It’s snow way to usher in spring!
Brooklynites hoping for sunny skies on Wednesday as they began the second day of the season were dealt no warm embraces by Mother Nature, who pummeled parts of the borough with more than a foot of powder — the most dumped on New York City in spring in more than a century — during the fourth nor’easter to blow through the East Coast this month.
In Bedford-Stuyvesant, the winter storm that our friends at The Weather Channel named Toby dropped 12.7 inches of slushy stuff before it ended early Thursday morning, according to National Weather Service data — besting the record 10 inches that fell in the outer borough of Manhattan’s Central Park on April 3, 1915, according to the service.

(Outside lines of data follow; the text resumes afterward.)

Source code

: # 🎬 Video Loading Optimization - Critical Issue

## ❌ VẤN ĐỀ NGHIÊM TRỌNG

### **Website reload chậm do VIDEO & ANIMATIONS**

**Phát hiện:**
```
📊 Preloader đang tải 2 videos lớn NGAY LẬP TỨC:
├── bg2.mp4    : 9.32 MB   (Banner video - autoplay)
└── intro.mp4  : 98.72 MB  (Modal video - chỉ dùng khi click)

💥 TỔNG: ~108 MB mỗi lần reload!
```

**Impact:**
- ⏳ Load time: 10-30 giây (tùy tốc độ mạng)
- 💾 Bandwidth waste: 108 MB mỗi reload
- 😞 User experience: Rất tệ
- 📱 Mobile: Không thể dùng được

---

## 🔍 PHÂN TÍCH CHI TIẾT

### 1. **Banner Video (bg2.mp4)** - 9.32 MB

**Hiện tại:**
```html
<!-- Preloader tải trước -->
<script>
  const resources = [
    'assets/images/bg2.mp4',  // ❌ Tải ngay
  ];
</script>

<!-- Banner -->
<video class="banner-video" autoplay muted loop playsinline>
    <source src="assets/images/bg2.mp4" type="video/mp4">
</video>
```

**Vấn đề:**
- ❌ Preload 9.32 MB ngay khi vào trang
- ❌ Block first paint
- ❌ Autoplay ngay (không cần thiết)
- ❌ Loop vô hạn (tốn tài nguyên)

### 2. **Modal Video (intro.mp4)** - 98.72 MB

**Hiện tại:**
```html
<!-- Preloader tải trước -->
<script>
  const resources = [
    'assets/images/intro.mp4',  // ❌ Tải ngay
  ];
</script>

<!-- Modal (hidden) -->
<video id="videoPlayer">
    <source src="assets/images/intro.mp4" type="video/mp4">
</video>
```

The nor’easter harkened back to simpler snowy days of yesteryear, delivering gobs of white stuff amid heavy winds, but no titillating phenomena such as the bombogenesis or thundersnow that previous storms brought to Kings County this year.
Reporters in this newspaper’s Blizzard Bureau found some locals out and about shortly after the flakes started falling early Wednesday morning, such as Sunset Parkers Caroline Blehart and MG Proaps, who took a $1 piece of poster board to the hill of their nabe’s eponymous meadow before 11 am to catch some cheap thrills sledding down the incline on the arts-and-crafts supply.
And as the snow piled up, other Brooklynites got to work — including Department of Parks and Recreation employee James Gillespie, who, shovel in hand, began a day of clearing powder from paths in Sunset Park that he said would keep him in the green space until 8 pm, and shopkeeper Mohammed Uddin, who removed slush from the sidewalk outside his nearby Fifth Avenue deli.
Many Kings County kids, however, only lifted their fingers for as long as it took them to carry sleds to the closest hills, after Mayor DeBlasio closed all public schools ahead of the storm.
In Bay Ridge, youngsters Duran, Lyla, and Lelan Pepic said they spent the morning sliding down slopes in Owl’s Head Park with dad Al, and planned to return to the meadow later on with their black lab, Breezy, before finishing the day with some hot chocolate.
The storm continued its onslaught as day wore into night, dumping wet white blobs on straphangers making their evening commutes and amassing formidable 11-inch drifts in East Flatbush and 8.5-inch banks in Park Slope before it petered out, according to the Weather Service.
But with temperatures expected to reach around 45 degrees on Thursday before hovering there through the weekend, the blanket of white over the borough is likely to melt away as quickly as it came as spring settles in.